Studying RE offers students experiences and skills that can be applied to so many different career paths. A GCSE or A level in religious education can benefit your future job choices and the skills you learn can be applied to a wide range of careers. Take Lillie, a twenty-five year old chef who says studying religious education taught her to weigh up different options in life. This skill helped Lillie find the perfect career choice for her. Look at Lillie’s story and watch her at work in the video below.
Twenty-five year old Lillie has always been interested in cooking – from her childhood, when she cooked with family friends, through to her university years when she frequently cooked for all nine of her housemates.

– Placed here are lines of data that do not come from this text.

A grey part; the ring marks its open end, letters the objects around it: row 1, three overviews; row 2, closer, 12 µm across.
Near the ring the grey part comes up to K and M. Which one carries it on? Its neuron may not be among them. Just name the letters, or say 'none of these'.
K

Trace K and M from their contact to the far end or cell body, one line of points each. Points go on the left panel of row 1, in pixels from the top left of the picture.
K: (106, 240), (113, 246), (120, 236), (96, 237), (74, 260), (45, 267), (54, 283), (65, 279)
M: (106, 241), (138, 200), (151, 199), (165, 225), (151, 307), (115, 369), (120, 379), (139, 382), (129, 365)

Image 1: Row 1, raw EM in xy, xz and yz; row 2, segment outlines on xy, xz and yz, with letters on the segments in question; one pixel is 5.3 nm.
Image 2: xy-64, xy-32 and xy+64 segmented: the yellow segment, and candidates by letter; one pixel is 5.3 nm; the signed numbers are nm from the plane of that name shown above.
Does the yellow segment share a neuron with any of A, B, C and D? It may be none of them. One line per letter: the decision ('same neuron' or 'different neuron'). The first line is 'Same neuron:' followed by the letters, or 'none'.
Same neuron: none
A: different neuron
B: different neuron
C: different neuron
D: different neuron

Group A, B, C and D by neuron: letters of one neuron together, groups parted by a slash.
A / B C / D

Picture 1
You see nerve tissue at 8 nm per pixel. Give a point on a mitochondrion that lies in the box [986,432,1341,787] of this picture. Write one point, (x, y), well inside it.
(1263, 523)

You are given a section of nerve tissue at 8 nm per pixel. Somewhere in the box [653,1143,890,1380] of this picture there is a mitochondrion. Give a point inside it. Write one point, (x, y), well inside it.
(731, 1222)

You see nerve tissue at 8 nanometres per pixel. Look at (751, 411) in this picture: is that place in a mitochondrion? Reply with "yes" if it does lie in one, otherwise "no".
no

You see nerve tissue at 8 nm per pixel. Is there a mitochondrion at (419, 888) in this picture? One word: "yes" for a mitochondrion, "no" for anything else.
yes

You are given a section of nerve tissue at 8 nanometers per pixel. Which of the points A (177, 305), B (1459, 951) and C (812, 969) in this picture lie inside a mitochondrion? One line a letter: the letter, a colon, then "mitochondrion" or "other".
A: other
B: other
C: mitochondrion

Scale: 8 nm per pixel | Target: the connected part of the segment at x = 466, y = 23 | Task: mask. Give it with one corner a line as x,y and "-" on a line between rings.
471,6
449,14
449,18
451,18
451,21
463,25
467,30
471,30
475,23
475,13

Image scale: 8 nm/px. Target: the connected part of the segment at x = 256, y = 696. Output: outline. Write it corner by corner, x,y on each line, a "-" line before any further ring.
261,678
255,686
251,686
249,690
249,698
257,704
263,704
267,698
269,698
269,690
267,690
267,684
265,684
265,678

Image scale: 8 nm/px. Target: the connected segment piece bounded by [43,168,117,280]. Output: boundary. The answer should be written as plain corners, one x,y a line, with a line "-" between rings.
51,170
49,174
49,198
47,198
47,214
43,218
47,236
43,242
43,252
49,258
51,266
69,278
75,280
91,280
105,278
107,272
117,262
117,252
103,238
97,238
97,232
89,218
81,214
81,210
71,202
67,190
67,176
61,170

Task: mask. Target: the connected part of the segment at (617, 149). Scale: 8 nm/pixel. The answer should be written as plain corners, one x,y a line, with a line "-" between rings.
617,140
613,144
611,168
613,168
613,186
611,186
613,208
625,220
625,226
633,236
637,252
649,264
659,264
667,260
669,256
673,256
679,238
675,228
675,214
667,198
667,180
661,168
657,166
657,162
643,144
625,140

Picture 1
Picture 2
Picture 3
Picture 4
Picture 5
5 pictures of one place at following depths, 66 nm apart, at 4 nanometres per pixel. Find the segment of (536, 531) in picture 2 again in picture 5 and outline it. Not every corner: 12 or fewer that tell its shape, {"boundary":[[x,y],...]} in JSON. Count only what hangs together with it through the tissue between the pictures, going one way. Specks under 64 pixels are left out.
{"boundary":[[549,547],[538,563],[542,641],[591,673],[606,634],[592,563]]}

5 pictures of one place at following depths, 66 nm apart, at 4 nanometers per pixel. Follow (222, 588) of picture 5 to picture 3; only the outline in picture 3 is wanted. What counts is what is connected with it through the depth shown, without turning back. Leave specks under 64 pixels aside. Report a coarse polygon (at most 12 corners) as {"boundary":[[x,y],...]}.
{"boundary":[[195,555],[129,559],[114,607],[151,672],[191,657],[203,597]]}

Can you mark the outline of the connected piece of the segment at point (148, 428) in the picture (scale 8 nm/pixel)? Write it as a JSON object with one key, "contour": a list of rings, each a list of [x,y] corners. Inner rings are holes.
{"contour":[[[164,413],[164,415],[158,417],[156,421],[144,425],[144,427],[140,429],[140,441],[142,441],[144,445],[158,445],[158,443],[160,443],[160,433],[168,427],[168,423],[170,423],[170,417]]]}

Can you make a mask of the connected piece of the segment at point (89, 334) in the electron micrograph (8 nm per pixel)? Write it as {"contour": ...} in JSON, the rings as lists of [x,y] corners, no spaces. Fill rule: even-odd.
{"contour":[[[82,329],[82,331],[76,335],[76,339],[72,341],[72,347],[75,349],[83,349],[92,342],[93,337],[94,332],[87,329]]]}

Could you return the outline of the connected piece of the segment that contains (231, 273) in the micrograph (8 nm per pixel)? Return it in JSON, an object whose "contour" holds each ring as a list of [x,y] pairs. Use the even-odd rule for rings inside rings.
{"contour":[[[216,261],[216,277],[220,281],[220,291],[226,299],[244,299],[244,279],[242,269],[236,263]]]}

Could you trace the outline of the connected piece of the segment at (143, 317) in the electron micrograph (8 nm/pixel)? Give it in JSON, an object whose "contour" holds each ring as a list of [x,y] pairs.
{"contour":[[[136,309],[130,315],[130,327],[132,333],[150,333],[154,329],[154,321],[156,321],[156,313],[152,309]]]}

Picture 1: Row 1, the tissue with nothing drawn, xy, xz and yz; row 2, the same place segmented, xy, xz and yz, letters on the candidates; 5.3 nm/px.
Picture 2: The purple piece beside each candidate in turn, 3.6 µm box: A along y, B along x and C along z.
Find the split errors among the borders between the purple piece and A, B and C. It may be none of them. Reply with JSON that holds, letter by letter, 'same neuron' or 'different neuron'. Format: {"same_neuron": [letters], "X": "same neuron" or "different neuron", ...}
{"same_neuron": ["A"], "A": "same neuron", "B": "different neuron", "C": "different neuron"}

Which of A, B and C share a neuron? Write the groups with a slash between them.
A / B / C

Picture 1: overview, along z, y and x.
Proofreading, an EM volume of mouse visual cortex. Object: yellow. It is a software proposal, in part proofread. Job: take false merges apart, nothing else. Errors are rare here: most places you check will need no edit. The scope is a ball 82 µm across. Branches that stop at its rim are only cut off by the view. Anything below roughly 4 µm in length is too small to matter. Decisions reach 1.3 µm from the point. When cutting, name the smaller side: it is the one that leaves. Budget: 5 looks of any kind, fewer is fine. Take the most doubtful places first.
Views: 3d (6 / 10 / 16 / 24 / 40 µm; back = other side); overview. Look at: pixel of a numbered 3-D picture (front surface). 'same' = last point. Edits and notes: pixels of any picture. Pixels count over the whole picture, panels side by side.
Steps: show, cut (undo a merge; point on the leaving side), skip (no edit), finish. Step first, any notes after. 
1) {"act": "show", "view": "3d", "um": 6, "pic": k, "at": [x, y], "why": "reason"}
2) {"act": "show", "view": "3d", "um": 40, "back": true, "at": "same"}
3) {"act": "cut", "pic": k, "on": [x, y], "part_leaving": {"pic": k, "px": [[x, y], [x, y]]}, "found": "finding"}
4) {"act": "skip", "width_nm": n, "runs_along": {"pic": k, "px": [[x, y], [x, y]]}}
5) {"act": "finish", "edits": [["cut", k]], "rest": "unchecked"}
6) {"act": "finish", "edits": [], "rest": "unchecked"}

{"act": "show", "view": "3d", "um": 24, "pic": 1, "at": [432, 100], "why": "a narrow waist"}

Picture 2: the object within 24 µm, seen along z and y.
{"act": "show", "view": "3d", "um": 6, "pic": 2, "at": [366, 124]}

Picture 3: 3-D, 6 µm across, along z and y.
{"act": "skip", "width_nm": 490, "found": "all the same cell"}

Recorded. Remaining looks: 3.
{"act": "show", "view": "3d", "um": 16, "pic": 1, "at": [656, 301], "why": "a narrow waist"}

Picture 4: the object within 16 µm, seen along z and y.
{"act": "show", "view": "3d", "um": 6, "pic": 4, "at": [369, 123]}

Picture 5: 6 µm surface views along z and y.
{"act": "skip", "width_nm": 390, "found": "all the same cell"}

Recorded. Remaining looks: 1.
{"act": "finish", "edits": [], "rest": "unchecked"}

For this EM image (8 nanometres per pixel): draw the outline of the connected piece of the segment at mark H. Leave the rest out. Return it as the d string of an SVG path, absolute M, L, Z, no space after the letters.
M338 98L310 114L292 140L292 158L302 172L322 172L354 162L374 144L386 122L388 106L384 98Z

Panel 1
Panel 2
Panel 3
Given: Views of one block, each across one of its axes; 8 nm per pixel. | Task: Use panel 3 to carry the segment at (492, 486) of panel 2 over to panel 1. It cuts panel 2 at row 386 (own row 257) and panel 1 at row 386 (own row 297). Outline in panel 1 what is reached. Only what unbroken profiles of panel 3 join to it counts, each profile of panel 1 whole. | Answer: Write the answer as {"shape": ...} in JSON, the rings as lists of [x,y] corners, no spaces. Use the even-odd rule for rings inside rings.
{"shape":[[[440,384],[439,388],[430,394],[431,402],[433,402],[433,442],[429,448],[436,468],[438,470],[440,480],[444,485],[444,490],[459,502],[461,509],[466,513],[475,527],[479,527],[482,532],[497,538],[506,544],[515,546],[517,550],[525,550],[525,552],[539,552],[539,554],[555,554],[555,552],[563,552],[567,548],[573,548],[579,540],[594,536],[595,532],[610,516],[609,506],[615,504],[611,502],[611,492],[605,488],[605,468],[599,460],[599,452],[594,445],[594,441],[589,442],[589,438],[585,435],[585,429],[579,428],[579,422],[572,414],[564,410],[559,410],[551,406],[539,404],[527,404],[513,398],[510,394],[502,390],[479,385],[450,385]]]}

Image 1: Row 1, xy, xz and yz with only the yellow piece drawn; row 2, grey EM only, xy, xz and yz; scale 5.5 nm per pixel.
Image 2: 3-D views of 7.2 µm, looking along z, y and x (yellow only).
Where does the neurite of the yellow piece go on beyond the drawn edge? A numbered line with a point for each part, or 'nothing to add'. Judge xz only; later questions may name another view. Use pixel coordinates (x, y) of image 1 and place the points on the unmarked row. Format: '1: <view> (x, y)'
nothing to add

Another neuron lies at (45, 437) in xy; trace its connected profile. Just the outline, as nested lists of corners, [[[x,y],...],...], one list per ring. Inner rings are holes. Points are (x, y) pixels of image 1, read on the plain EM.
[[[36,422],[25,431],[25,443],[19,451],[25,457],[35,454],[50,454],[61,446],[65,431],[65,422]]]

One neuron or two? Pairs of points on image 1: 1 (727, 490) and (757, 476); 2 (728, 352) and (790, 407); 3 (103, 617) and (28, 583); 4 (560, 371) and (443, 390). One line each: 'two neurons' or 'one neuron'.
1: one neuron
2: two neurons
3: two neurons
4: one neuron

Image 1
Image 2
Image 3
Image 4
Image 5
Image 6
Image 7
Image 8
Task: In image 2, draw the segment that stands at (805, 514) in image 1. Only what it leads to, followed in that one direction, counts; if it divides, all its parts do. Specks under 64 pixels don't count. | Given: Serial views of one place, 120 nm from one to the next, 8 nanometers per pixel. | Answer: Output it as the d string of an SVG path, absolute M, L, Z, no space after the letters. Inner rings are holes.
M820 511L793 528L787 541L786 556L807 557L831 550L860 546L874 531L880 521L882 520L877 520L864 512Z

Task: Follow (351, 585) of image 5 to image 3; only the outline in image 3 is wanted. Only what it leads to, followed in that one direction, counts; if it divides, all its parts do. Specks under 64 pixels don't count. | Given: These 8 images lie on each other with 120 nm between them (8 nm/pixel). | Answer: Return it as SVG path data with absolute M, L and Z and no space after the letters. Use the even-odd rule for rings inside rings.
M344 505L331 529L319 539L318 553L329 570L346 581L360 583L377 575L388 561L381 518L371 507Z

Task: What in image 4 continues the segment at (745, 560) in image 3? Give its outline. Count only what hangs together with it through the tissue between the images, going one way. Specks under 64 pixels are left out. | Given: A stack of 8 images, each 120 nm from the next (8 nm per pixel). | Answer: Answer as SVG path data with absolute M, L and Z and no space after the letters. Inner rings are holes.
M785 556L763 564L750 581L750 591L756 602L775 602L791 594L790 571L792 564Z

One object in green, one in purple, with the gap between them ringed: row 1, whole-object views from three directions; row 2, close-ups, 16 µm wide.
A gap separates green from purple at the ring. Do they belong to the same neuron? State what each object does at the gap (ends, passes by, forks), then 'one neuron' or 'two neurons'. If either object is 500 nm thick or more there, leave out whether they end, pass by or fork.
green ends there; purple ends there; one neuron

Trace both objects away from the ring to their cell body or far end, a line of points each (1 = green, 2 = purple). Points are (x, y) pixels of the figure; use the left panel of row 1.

But throughout her childhood, Lillie felt there were certain more traditional subjects and career paths she and her peers were encouraged to take. She went to university and then began a career in marketing. But she started to question whether she was really happy in the industry – was this what she wanted to do for the rest of her life? Lillie thought a lot about what career would make her happy and she decided to re-train as a chef.
Lillie believes learning RE at school instilled the confidence and ability to make decisions. It taught her to question things and to understand that not one person or way of life is always right – she could have a voice and an opinion on her own.
She is now a talented chef, recipe developer and entrepreneur. As well as coming up with new recipes every day for a well-known food company, she has just launched a company aimed to give talented amateur chefs a helping hand into the food industry by showcasing their talents through a series of London based supper clubs.
“I think RE has helped me get where I am today. It helped me think about what I want and what’s best for me, rather than going along with what I’ve been told or feel I ‘should’ do”.
Lillie loves her job especially because it’s very creative. “Lots of things can go wrong in the kitchen – that’s part of the magic of it. A lot of my recipes are lucky mistakes. The biggest misconception in cooking is that people think that they have to follow a recipe to a T and that they can’t cook. Anyone can cook, and they should have fun with it. Being a chef takes passion, creativity and hard work. Put your own spin on a recipe and you’ll feel more proud of your creation.”